La fin du film voit un dernier basculement, aussi bouleversant que les précédents car cruel et dans l’ordre des choses à la fois. S’absentant, s’extrayant d’un monde où Marie peut décidément continuer à vivre sans se trouver à ses côtés, la mère se retrouve dans un monde fictif qui s’apparente à l’antichambre de sa propre disparition—de sa mort. Après que ses vérifications échouent à confirmer que Marie a eu un accident, auprès du gardien du circuit comme de la police, la mère appelle France Télécom et explique que sa ligne ne fonctionne sans doute pas correctement—elle n’a récemment pas pu être jointe alors que, forcément, on a essayé de l’appeler pour la prévenir.

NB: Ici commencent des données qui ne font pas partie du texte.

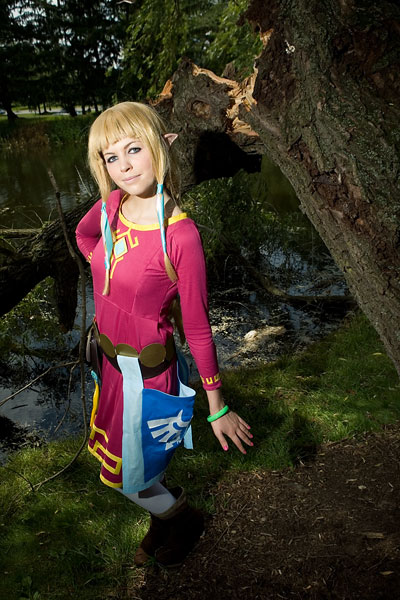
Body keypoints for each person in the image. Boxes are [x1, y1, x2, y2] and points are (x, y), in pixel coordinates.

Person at [75, 101, 253, 568]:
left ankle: (181, 518)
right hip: (108, 367)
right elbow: (84, 237)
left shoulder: (181, 235)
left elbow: (198, 327)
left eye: (134, 149)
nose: (124, 165)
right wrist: (106, 271)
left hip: (147, 380)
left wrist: (218, 407)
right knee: (124, 467)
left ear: (162, 144)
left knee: (125, 478)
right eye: (111, 157)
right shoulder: (110, 206)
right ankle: (165, 518)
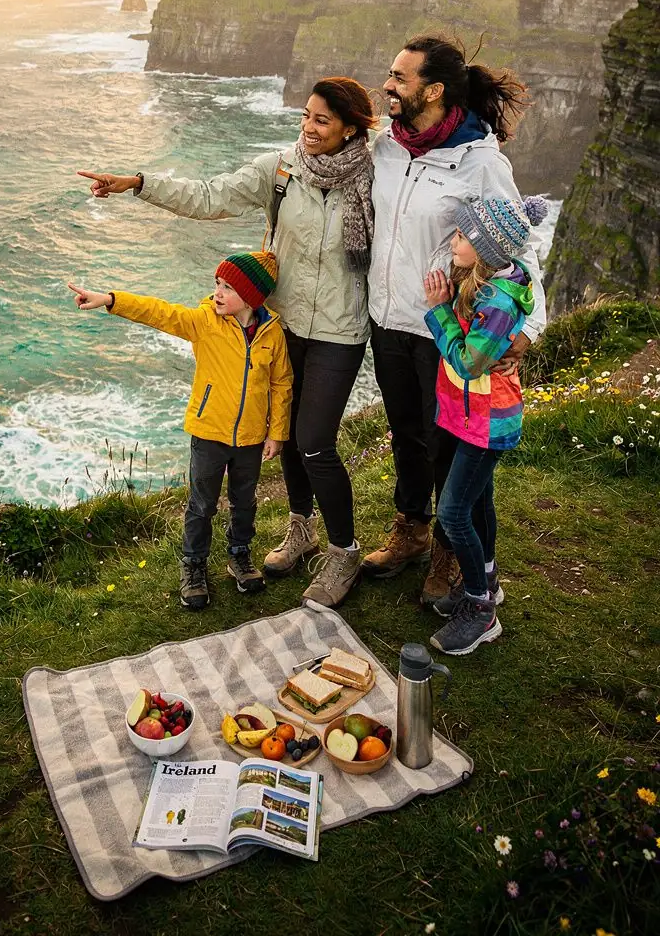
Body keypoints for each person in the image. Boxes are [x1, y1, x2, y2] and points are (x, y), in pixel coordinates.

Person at [77, 75, 378, 610]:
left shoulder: (380, 174)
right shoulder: (282, 170)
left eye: (321, 120)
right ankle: (300, 527)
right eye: (305, 116)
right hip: (279, 326)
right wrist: (138, 184)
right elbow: (210, 196)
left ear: (351, 130)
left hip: (339, 328)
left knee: (314, 443)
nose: (307, 127)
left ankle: (343, 550)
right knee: (283, 435)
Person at [363, 34, 547, 605]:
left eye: (400, 78)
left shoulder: (481, 161)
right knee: (406, 437)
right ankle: (410, 532)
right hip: (386, 316)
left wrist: (526, 329)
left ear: (435, 90)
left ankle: (448, 551)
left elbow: (524, 243)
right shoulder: (388, 147)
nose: (387, 86)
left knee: (445, 444)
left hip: (446, 328)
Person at [68, 250, 291, 611]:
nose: (217, 293)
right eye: (217, 284)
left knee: (244, 502)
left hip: (250, 437)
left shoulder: (272, 334)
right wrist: (111, 300)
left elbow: (282, 384)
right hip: (208, 434)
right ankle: (194, 566)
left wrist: (276, 432)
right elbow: (160, 312)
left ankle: (239, 555)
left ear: (251, 297)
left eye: (228, 287)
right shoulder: (205, 322)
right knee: (202, 505)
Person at [422, 194, 546, 655]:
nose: (453, 241)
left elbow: (468, 363)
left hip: (486, 421)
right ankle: (486, 585)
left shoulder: (496, 303)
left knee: (453, 512)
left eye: (462, 236)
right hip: (470, 416)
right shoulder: (483, 282)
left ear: (487, 248)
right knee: (477, 506)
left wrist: (437, 310)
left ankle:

L’opératrice lui annonce qu’elle va faire un test et la rappeler.
La mère laisse alors le téléphone, qui bien évidemment marche, sonner longuement. Elle se voit donner tort, le réel la contredit cette première fois et elle va à la fois s’entêter et ce faisant, s’en éloigner. De même qu’avec sa fille, elle s’est ménagé un espace où elle ne comprend plus ce que lui dit celle-ci, elle se ménage ici un espace où elle ne se trouve plus : tout près de celui où le téléphone marche et sonne, celui d’où elle ne l’entend pas. Peut-être, déjà, une salle d’attente en retrait des vivants, un espace préparatoire à sa propre disparition dont la mère aurait besoin, en guise de transition.